=== Brief ===
Pull every line containing "ManagingConfigurationsPuppetDocURL" from the entries.

....................

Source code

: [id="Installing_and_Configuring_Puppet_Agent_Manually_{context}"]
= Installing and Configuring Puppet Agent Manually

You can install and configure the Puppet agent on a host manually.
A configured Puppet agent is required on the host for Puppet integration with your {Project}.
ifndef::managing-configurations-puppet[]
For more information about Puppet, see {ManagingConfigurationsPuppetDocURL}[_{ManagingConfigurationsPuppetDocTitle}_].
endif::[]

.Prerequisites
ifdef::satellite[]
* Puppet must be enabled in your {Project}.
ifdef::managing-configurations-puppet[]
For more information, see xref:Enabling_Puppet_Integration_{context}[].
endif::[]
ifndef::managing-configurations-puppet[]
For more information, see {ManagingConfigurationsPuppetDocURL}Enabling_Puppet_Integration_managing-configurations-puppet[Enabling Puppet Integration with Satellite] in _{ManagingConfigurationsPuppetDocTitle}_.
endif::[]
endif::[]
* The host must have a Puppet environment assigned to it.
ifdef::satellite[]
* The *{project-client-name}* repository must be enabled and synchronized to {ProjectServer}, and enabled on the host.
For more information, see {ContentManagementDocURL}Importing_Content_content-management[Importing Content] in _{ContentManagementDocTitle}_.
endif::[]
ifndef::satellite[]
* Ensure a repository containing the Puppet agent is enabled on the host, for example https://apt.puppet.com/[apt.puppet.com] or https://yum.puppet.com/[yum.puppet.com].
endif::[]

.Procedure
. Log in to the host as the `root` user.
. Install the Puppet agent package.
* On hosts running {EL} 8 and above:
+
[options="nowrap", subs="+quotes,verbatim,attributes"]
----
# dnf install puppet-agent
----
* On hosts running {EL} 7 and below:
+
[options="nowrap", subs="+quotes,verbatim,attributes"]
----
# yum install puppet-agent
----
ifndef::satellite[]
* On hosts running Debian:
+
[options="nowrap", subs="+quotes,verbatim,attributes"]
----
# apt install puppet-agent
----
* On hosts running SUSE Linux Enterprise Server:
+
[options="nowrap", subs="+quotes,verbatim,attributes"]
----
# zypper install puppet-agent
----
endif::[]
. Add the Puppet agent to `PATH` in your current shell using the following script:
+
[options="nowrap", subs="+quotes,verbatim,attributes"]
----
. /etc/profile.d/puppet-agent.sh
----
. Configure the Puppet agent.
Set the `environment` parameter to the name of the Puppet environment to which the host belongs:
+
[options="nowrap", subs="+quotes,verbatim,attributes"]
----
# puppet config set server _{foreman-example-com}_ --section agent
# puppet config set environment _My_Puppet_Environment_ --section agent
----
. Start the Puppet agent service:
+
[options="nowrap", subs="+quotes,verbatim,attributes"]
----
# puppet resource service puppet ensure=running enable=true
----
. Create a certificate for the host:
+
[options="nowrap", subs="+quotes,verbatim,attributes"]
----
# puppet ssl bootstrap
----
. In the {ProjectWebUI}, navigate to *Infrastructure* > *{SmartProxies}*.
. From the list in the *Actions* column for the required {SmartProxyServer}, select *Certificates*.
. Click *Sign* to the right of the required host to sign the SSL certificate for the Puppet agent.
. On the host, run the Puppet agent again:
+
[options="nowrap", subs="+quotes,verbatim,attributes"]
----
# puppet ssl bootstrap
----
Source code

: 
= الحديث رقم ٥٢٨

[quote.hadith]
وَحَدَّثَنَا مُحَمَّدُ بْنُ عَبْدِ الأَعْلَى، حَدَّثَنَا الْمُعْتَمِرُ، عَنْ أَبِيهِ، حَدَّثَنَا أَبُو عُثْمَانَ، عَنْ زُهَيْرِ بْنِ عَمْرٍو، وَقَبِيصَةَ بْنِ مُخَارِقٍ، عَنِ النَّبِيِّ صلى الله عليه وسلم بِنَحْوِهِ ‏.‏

....................

=== Solution for this task ===
For more information about Puppet, see {ManagingConfigurationsPuppetDocURL}[_{ManagingConfigurationsPuppetDocTitle}_].
For more information, see {ManagingConfigurationsPuppetDocURL}Enabling_Puppet_Integration_managing-configurations-puppet[Enabling Puppet Integration with Satellite] in _{ManagingConfigurationsPuppetDocTitle}_.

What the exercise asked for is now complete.